If you are Al Qaeda, it shows that you should have paid closer attention to the political environment around you.  Surely, Al Qaeda saw what the Pakistani Foreign Minister saw: that “the previous [Pakistani] administration had been flexible with the sovereignty of the country vis-à-vis the US and once such flexibility was displayed, the ability of succeeding governments to reverse the situation is compromised.”  Al Qaeda should have seen that Pakistan was closer to being a failed state than a weak one.  Why does this matter?  The answer lies in “Al-Qa’ida’s (Mis)Adventures in the Horn of Africa,” a brilliant paper written several years ago by Clint Watts, Jacob Shapiro and Vahid Brown of West Point’s Combating Terrorism Center.  One of the important conclusions of that work was that Al Qaeda would find failed states to be inhospitable and would do better in weak states where “outside military forces could not conduct operations because…[of respect for their]…sovereignty, yet the state had little ability to interdict the terror group’s actions or effectively police its activities.”

If you are Pakistan, the report shows that absent drastic action, the country is going to suffer more humiliations as it slowly slides to destruction.  However, a reinvention of the political culture, orienting it on patriotism, honesty, clear-thinking, and competence could allow Pakistan to be a better place and a respected partner—both in cooperation and disagreement—for the United States.  Given America’s overwhelming power, this is a safest policy for Pakistan.

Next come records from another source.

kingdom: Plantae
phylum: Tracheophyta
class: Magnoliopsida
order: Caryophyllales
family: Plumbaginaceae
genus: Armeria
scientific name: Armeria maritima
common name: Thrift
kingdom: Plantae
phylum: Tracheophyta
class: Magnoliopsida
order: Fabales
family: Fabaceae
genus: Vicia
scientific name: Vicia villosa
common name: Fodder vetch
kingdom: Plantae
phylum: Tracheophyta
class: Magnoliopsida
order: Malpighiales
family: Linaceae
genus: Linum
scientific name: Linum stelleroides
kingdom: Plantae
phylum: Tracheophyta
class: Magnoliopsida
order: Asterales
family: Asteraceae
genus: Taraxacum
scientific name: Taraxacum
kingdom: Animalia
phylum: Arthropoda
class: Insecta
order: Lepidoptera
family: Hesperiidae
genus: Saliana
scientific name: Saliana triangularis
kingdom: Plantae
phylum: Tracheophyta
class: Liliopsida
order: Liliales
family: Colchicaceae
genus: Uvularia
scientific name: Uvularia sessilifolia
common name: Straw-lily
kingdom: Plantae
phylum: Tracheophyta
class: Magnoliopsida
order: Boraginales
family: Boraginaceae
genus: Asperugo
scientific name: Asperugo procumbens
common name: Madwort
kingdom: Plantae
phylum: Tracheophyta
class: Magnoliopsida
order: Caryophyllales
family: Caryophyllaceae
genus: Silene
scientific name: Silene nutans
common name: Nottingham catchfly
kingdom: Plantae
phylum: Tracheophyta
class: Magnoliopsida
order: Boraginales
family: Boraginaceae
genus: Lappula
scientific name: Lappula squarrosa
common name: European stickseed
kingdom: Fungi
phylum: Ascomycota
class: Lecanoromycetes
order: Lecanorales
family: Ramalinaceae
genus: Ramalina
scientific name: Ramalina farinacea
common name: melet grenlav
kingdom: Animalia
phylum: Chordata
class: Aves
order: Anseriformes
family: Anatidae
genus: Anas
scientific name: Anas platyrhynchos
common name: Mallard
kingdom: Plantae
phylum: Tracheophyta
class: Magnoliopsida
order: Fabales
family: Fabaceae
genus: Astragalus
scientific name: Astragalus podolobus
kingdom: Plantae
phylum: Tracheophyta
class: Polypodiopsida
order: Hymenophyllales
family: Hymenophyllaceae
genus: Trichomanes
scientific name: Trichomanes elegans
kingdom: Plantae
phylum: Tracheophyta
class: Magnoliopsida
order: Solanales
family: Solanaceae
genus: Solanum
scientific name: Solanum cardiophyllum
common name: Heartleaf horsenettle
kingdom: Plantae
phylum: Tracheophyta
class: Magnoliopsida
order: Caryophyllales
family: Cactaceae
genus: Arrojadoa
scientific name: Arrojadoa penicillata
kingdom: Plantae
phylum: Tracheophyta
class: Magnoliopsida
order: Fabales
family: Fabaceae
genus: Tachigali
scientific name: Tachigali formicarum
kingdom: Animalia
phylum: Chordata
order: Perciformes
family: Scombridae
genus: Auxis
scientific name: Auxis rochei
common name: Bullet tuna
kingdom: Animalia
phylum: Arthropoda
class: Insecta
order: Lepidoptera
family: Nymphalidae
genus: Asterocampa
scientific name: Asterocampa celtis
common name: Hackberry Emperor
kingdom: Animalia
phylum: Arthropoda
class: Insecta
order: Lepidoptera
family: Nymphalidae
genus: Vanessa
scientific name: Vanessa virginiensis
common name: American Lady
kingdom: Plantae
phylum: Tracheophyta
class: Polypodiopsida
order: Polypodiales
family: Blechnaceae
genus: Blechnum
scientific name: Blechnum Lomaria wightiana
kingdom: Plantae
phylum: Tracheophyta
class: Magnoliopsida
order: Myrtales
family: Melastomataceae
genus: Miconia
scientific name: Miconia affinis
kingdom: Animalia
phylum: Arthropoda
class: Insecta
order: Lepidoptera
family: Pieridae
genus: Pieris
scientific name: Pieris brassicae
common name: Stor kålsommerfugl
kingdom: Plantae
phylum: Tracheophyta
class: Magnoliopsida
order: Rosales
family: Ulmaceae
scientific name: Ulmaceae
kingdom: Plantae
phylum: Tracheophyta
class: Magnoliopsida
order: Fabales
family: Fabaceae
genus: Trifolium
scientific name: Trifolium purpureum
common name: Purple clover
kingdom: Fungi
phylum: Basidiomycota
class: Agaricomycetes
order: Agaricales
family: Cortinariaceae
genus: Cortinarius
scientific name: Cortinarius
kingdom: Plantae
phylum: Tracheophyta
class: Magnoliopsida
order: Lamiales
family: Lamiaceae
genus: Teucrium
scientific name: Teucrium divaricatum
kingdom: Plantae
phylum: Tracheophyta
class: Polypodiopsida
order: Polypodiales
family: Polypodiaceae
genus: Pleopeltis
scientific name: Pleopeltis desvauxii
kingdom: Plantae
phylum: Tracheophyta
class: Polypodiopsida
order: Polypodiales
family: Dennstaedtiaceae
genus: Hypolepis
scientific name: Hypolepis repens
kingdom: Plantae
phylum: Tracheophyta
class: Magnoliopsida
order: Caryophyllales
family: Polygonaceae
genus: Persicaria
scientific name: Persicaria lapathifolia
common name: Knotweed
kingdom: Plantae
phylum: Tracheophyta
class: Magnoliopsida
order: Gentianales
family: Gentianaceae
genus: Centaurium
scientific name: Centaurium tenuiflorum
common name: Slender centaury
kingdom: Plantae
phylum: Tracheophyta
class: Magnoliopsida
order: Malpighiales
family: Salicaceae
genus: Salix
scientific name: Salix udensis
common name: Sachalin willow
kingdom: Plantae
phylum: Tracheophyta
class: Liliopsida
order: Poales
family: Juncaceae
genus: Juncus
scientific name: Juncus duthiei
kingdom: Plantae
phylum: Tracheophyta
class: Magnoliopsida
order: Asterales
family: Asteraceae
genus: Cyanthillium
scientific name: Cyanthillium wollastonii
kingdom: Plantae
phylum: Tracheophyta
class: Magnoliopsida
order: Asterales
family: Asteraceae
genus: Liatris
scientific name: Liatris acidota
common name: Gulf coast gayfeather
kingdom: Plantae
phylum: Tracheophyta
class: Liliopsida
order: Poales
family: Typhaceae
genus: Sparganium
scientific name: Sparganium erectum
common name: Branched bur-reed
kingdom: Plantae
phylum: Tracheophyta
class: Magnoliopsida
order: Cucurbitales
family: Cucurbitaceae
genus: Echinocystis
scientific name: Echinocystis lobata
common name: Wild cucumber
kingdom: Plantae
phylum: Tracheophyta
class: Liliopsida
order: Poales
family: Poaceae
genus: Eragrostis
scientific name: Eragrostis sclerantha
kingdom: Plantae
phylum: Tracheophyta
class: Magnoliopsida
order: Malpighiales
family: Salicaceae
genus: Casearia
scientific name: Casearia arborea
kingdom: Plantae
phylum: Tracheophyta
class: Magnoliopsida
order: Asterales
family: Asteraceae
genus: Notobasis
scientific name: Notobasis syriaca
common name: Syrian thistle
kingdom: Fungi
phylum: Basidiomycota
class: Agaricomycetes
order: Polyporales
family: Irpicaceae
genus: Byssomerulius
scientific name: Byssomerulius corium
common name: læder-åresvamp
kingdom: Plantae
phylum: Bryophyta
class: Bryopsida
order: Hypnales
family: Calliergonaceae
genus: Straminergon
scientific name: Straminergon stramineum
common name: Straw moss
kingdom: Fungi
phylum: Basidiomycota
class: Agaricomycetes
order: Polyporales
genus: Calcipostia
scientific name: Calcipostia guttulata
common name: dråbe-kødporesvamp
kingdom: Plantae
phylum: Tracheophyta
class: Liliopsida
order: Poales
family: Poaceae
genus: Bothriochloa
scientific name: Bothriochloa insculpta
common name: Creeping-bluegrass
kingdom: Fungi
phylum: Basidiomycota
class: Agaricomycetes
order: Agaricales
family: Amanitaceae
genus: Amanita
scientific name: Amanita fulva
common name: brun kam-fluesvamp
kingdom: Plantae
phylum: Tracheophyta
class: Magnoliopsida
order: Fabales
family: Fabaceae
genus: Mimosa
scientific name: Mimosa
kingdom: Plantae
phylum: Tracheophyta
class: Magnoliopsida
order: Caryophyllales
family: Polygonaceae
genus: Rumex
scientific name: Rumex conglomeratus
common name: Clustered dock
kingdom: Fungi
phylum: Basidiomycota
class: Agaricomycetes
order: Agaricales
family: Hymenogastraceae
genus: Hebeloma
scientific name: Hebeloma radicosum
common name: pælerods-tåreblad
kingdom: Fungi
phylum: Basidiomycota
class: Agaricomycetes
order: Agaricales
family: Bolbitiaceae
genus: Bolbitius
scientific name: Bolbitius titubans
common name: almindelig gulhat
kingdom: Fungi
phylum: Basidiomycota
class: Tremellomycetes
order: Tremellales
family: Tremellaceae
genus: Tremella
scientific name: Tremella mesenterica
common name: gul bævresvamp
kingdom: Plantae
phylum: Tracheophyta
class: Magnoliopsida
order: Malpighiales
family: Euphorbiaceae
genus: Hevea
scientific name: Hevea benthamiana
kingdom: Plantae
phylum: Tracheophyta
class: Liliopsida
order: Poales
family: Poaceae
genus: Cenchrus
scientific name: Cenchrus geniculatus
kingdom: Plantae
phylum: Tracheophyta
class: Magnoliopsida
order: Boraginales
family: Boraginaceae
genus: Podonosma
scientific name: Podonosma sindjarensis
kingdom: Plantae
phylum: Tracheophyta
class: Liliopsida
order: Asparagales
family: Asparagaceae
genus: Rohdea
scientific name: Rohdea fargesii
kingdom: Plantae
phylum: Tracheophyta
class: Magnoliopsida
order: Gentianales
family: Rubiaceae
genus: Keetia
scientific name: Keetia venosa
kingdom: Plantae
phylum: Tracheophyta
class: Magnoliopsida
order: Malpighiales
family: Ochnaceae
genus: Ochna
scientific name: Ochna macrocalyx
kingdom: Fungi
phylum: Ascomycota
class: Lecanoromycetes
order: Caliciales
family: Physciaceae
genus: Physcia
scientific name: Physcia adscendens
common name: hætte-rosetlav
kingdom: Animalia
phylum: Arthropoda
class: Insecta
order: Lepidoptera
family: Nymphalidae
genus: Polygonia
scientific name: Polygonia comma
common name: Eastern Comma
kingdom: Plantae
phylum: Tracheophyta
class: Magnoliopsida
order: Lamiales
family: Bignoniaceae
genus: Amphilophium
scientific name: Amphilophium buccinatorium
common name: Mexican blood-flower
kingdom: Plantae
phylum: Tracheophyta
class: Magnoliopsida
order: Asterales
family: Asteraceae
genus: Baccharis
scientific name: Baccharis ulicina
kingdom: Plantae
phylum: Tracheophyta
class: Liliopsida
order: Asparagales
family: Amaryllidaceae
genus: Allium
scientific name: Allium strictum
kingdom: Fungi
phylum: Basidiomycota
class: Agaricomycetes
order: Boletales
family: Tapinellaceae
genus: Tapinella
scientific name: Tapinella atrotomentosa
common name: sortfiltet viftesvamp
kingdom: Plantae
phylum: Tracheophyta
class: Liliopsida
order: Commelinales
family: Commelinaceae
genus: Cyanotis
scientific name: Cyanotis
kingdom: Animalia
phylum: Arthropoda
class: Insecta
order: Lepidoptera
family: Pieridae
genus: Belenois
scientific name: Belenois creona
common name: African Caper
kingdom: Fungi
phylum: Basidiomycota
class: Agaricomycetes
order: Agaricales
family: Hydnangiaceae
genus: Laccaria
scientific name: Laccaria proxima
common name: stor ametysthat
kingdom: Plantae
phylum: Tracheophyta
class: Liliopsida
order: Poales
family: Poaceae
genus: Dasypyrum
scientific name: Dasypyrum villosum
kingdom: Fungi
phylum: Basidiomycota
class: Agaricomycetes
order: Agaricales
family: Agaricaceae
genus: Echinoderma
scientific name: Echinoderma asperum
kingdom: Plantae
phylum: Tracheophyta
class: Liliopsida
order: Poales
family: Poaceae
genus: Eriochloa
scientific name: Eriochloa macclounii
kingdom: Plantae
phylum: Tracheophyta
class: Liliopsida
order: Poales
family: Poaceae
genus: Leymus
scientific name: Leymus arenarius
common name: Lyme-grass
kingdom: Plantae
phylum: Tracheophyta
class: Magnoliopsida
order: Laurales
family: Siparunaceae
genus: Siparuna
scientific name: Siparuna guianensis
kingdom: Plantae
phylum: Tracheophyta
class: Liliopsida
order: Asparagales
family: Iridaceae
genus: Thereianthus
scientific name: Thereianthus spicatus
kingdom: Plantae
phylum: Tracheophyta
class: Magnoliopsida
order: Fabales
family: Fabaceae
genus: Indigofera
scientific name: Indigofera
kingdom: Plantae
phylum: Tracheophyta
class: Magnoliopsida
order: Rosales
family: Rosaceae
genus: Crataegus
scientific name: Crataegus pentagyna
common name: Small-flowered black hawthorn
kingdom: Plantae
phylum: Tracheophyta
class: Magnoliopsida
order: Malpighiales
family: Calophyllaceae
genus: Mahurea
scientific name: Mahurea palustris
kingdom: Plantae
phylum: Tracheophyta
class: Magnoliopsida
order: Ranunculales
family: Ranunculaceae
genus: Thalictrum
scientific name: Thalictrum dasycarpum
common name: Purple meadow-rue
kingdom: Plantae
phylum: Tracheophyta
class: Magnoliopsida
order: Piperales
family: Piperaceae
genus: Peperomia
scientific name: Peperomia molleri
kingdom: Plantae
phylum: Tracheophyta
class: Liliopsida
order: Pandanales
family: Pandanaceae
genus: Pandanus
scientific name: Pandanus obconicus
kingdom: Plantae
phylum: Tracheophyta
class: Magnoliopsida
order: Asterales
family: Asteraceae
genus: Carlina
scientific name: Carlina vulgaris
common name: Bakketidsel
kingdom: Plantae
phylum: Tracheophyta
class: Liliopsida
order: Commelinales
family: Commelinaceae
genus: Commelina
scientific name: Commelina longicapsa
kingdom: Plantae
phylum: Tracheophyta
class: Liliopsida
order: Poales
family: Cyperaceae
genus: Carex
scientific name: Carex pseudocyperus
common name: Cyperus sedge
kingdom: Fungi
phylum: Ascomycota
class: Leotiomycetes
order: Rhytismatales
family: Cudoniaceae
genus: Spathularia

If you are the United States, this report says that in the short to mid-term the US was faced with a bad pair of choices: play nice with Pakistan and not accomplish any of America’s national goals or run roughshod over Pakistan and accomplish some of its national goals.  In the longer term, however, the United States would clearly be served better by doing whatever it can to help Pakistan reform itself.  A functional country that only sometimes has overlapping interests with the United States but is able to carry out its commitments and be a good partner when it chooses to is much to be desired.  We have experience with such a country: it’s called France.

 

Mark Stout is a Senior Editor at War on the Rocks.  He is the Director of the MA Program in Global Security Studies at Johns Hopkins University’s School of Arts and Sciences in Washington, DC. He has previously worked for thirteen years as an intelligence analyst with the State Department’s Bureau of Intelligence and Research and later with the CIA.